Important results: If z₁, z₂, z₃ are the points A, B and C in argand plane then

$$\angle BAC=\arg \left( \frac{{{z}_{3}}-{{z}_{1}}}{{{z}_{2}}-{{z}_{1}}} \right)$$.

$$\frac{{{z}_{3}}-{{z}_{1}}}{{{z}_{2}}-{{z}_{1}}}=\left| \frac{{{z}_{3}}-{{z}_{1}}}{{{z}_{2}}-{{z}_{1}}} \right|(\cos \alpha +i\sin \alpha ),\alpha =\angle BAC$$

Two triangles z₁, z₂, z₃ are vertices of ABC and a₁, a₂, a₃ vertices of DEF are similar if  $$\left| \begin{matrix}{{z}_{1}} & {{a}_{1}} & 1\\{{z}_{2}} & {{a}_{2}} & 1 \\{{z}_{3}} & {{a}_{3}} & 1 \\\end{matrix} \right|=0$$.
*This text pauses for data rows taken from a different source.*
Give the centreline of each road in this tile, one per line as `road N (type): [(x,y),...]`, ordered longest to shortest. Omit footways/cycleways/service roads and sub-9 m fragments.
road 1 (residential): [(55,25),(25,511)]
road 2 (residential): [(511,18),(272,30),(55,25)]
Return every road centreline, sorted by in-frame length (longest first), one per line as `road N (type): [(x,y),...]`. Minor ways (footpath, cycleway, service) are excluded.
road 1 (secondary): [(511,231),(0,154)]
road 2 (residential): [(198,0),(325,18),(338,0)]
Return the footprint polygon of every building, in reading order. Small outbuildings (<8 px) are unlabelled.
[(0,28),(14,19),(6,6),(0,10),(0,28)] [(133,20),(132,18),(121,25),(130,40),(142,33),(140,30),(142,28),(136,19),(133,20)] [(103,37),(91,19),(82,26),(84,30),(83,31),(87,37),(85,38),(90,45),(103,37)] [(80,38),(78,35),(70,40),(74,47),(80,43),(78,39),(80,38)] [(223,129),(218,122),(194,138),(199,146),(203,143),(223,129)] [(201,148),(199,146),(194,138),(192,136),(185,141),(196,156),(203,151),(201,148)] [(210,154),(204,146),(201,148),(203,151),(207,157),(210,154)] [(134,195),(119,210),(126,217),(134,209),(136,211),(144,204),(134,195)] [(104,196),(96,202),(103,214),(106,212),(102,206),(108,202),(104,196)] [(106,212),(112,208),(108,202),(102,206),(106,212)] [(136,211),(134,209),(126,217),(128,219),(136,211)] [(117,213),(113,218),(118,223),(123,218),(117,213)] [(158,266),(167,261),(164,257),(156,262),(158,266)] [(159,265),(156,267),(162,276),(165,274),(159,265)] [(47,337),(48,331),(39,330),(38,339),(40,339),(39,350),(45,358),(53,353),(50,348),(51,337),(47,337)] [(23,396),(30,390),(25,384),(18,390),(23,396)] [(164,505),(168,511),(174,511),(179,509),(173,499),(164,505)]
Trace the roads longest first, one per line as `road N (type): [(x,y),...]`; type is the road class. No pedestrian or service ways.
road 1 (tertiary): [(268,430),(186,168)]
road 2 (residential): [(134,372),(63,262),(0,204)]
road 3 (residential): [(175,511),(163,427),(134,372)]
The equation of circle having z₁ and z₂ as the end points of the diameter is (z – z₁) (z̅ – z̅₂) + (z̅ – z̅₁) (z – z₂)

If z₁ and z₂ are fixed complex numbers then locus of a point Z satisfying $$\arg \left( \frac{z-{{z}_{1}}}{z-{{z}_{2}}} \right)=\pm \frac{\pi }{2}$$ is a circle having z₁, z₂ as end points of diameter.(i) The equation of circle passing through 3 points z₁, z₂, z₃ is $$\left( \frac{z-{{z}_{3}}}{z-{{z}_{1}}} \right)\left( \frac{{{z}_{2}}-{{z}_{1}}}{{{z}_{2}}-{{z}_{3}}} \right)=\left( \frac{\overline{z}-\overline{{{z}_{3}}}}{\overline{z}-\overline{{{z}_{1}}}} \right)\left( \frac{\overline{{{z}_{2}}}-\overline{{{z}_{1}}}}{\overline{{{z}_{2}}}-\overline{{{z}_{3}}}} \right)$$.
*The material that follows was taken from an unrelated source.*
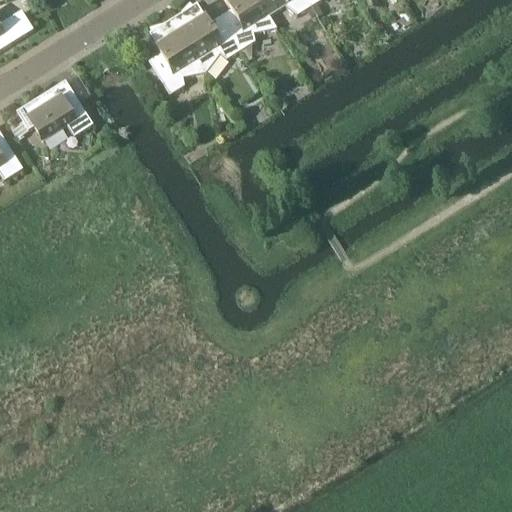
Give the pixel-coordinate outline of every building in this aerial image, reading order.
[(276,34),(277,33),(255,0),(222,0),(236,21),(225,28),(242,55),(248,66),(254,62),(252,49),(256,46),(254,37),(276,33),(276,34)] [(312,11),(304,0),(255,0),(277,33),(278,33),(269,20),(285,10),(298,20),(308,14),(312,11)] [(304,0),(312,11),(317,8),(327,2),(326,0),(304,0)] [(174,26),(206,78),(207,77),(206,76),(220,59),(227,64),(242,55),(225,28),(213,36),(198,12),(196,13),(190,8),(181,18),(174,26)] [(318,21),(323,17),(317,8),(312,11),(318,21)] [(318,21),(312,11),(308,14),(314,23),(318,21)] [(0,56),(34,35),(23,16),(0,29),(0,56)] [(206,78),(174,26),(164,29),(151,33),(153,40),(151,42),(165,66),(153,73),(170,100),(185,91),(184,82),(205,77),(206,78)] [(75,142),(94,130),(66,86),(52,95),(53,98),(47,102),(45,99),(17,117),(23,126),(29,135),(35,132),(43,145),(67,130),(75,142)] [(29,135),(23,126),(11,133),(17,142),(29,135)] [(0,178),(4,186),(24,174),(0,136),(0,178)]
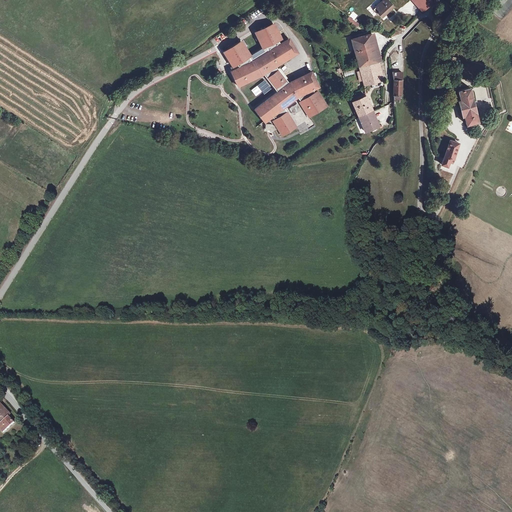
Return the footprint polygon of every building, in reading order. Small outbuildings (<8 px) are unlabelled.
[(386,0),(383,0),(373,9),(377,13),(378,12),(382,16),(390,9),(389,8),(392,5),(386,0)] [(421,0),(414,0),(413,1),(423,11),(427,7),(421,0)] [(359,24),(349,17),(347,20),(356,27),(359,24)] [(296,127),(284,107),(299,98),(301,101),(300,102),(309,117),(327,105),(316,88),(319,86),(312,73),(305,76),(291,83),(287,86),(281,78),(283,76),(280,73),(278,74),(273,67),(294,54),(285,40),(280,43),(278,40),(280,39),(275,29),(259,36),(264,46),(265,46),(268,50),(252,61),(241,42),(226,52),(236,68),(230,71),(238,86),(264,73),(278,91),(255,109),(265,122),(272,116),(274,119),(273,120),(282,135),(296,127)] [(370,33),(351,39),(360,70),(363,81),(364,86),(384,80),(370,33)] [(402,72),(393,72),(394,79),(394,96),(401,95),(402,72)] [(257,86),(264,94),(271,88),(264,80),(257,86)] [(473,90),(460,93),(462,103),(460,103),(464,118),(466,118),(468,127),(480,124),(473,90)] [(366,96),(352,102),(359,116),(372,110),(366,96)] [(372,110),(359,116),(366,132),(379,126),(377,120),(375,122),(373,118),(375,117),(372,110)] [(450,140),(439,172),(445,174),(449,162),(452,163),(459,143),(450,140)] [(429,334),(416,338),(420,352),(433,348),(429,334)] [(0,417),(0,418),(2,421),(3,422),(0,424),(0,427),(4,432),(15,422),(9,416),(6,412),(0,417)]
(ii) If four points z₁, z₂, z₃ z₄ are concyclic $$\left( \frac{{{z}_{1}}-{{z}_{2}}}{{{z}_{1}}-{{z}_{4}}} \right)\left( \frac{{{z}_{3}}-{{z}_{4}}}{{{z}_{3}}-{{z}_{2}}} \right)$$ must be purely real.

Some standard loci in the argand plane: If z is a variable point and z₁, z₂ are two fixed points in the argand plane then

(i) |z – z₁| = |z – z₂|

Locus of z is perpendicular bisector of line segment joining z₁ and z₂.
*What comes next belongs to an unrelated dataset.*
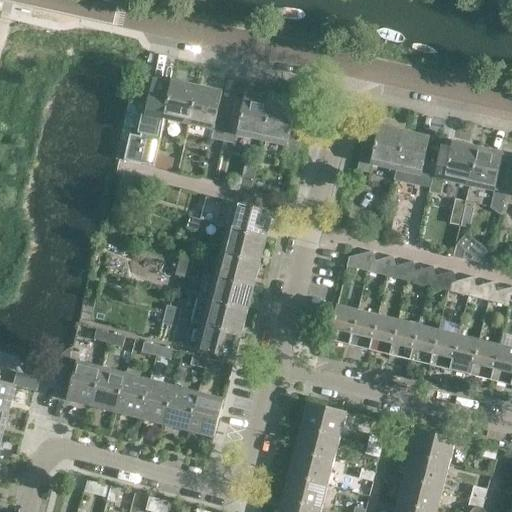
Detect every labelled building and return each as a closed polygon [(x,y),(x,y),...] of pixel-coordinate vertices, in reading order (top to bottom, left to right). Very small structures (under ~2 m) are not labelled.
[(154,79),(155,59),(144,58),(142,78),(154,79)] [(129,135),(124,161),(154,167),(164,121),(188,126),(197,87),(171,82),(170,87),(152,83),(140,138),(129,135)] [(211,139),(222,142),(227,119),(216,117),(221,93),(197,87),(188,126),(212,132),(211,139)] [(236,136),(261,141),(270,104),(244,98),(239,122),(227,119),(222,142),(234,144),(236,136)] [(295,109),(270,104),(261,141),(286,147),(284,155),(296,158),(301,136),(289,133),(295,109)] [(370,165),(395,171),(403,134),(378,128),(377,130),(367,127),(356,172),(368,174),(370,165)] [(429,140),(403,134),(395,171),(420,177),(418,185),(430,188),(435,165),(423,163),(429,140)] [(468,187),(476,150),(452,144),(446,168),(435,165),(430,188),(428,194),(440,196),(443,182),(468,187)] [(476,150),(468,187),(493,193),(489,209),(497,215),(500,216),(502,204),(508,181),(511,161),(511,159),(501,157),(501,156),(476,150)] [(511,182),(508,181),(502,204),(511,206),(511,182)] [(454,201),(449,226),(459,228),(464,203),(454,201)] [(234,204),(228,229),(265,239),(271,214),(234,204)] [(193,210),(190,220),(204,223),(207,214),(193,210)] [(190,220),(188,229),(202,233),(204,223),(190,220)] [(265,239),(228,229),(222,253),(259,263),(265,239)] [(456,245),(457,246),(463,251),(461,260),(477,264),(486,254),(464,236),(456,245)] [(346,267),(367,273),(370,263),(374,262),(371,252),(348,258),(346,267)] [(222,253),(216,277),(252,287),(259,263),(222,253)] [(367,273),(387,277),(390,267),(394,266),(392,258),(374,262),(370,263),(367,273)] [(180,259),(177,268),(192,272),(194,262),(180,259)] [(387,277),(407,282),(410,273),(414,272),(412,263),(394,266),(390,267),(387,277)] [(407,282),(428,287),(430,277),(435,276),(432,267),(414,272),(410,273),(407,282)] [(189,281),(192,272),(177,268),(175,277),(189,281)] [(428,287),(448,292),(450,283),(455,282),(452,272),(435,276),(430,277),(428,287)] [(252,287),(216,277),(209,302),(246,311),(252,287)] [(448,292),(468,297),(470,288),(475,287),(472,277),(455,282),(450,283),(448,292)] [(468,297),(488,302),(490,293),(495,292),(493,282),(475,287),(470,288),(468,297)] [(488,302),(508,307),(510,298),(511,297),(511,287),(495,292),(490,293),(488,302)] [(193,323),(203,326),(240,335),(246,311),(209,302),(199,299),(193,323)] [(328,341),(349,346),(358,311),(337,305),(328,341)] [(167,307),(165,317),(179,320),(182,311),(167,307)] [(349,346),(369,351),(378,316),(358,311),(349,346)] [(369,351),(389,356),(398,321),(378,316),(369,351)] [(165,317),(163,326),(177,329),(179,320),(165,317)] [(389,356),(409,361),(418,326),(398,321),(389,356)] [(240,335),(203,326),(197,351),(234,360),(240,335)] [(418,326),(409,361),(429,366),(438,331),(418,326)] [(93,341),(108,345),(110,335),(96,331),(93,341)] [(429,366),(449,371),(458,336),(438,331),(429,366)] [(125,339),(110,335),(108,345),(122,348),(125,339)] [(449,371),(469,376),(478,341),(458,336),(449,371)] [(511,340),(500,338),(498,346),(490,381),(510,387),(511,380),(511,340)] [(469,376),(490,381),(498,346),(478,341),(469,376)] [(141,353),(156,357),(158,347),(144,344),(141,353)] [(158,347),(156,357),(170,360),(173,351),(158,347)] [(191,366),(205,369),(207,360),(193,356),(191,366)] [(207,360),(205,369),(218,373),(221,363),(207,360)] [(92,407),(101,369),(76,363),(67,401),(92,407)] [(101,369),(92,407),(116,413),(126,375),(101,369)] [(14,386),(34,391),(36,391),(39,378),(16,373),(13,386),(14,386)] [(126,375),(116,413),(140,419),(150,381),(126,375)] [(150,381),(140,419),(164,426),(174,388),(150,381)] [(0,382),(0,408),(8,410),(14,386),(13,386),(0,382)] [(174,388),(164,426),(188,432),(198,394),(174,388)] [(198,394),(188,432),(213,438),(223,400),(198,394)] [(308,404),(301,429),(338,438),(345,414),(308,404)] [(338,438),(301,429),(295,453),(332,462),(338,438)] [(416,431),(410,456),(448,466),(454,441),(416,431)] [(370,436),(368,445),(381,449),(383,439),(370,436)] [(378,458),(381,449),(368,445),(365,455),(378,458)] [(497,452),(483,448),(481,458),(495,461),(497,452)] [(295,453),(289,477),(326,486),(332,462),(295,453)] [(448,466),(410,456),(404,480),(442,490),(448,466)] [(19,464),(17,481),(30,482),(32,465),(19,464)] [(372,483),(374,473),(361,470),(359,479),(372,483)] [(326,486),(289,477),(283,501),(320,510),(326,486)] [(404,480),(398,504),(428,511),(435,511),(442,490),(404,480)] [(120,490),(110,487),(106,501),(116,503),(120,490)] [(472,488),(470,497),(485,501),(487,492),(472,488)] [(482,511),(485,501),(470,497),(467,507),(482,511)] [(148,511),(155,511),(158,501),(149,498),(146,511),(148,511)] [(166,511),(168,503),(158,501),(155,511),(166,511)] [(283,501),(280,511),(319,511),(320,510),(283,501)]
(ii) |z – z₁| + |z – z₂|=|z₁ – z₂|

Locus of z is line segment joining z₁ and z₂.

(iii) |z – z₁| + |z – z₂|= k (≠|z₁ – z₂|) locus of z is ellipse.

(iv) |z – z₁| – |z – z₂|= k |z₁ – z₂|.

Locus of z is a straight line joining z₁ and z₂ but does not lie between z₁ and z₂.

(v) |z – z₁| – |z – z₂|= k (≠|z₁ – z₂|).

Locus of z is hyperbola.

(vi) |z – z₁|² + |z – z₂|²= |z₁ – z₂|².

Locus of z is a circle with z₁ and z₂ as extremities of diameter.

(vii) |z – z₁| = k |z – z₂|   k ≠ 1.

Locus of z is a circle.

(viii) $$\arg \left( \frac{z-{{z}_{1}}}{z-{{z}_{2}}} \right)=\alpha \,(fixed)$$.
Locus of z is segment of circle

(ix) $$\arg \left( \frac{z-{{z}_{1}}}{z-{{z}_{2}}} \right)=0\,(or)\pi$$.

Then locus of z is straight line through z₁, z₂.

If z₁, z₂, z₃ are vertices of a triangle ABC then its orthocenter is $$=\frac{(a\sec A){{z}_{1}}+(b\sec B){{z}_{2}}+(c\sec C){{z}_{3}}}{a\sec A+b\sec B+c\sec C}$$.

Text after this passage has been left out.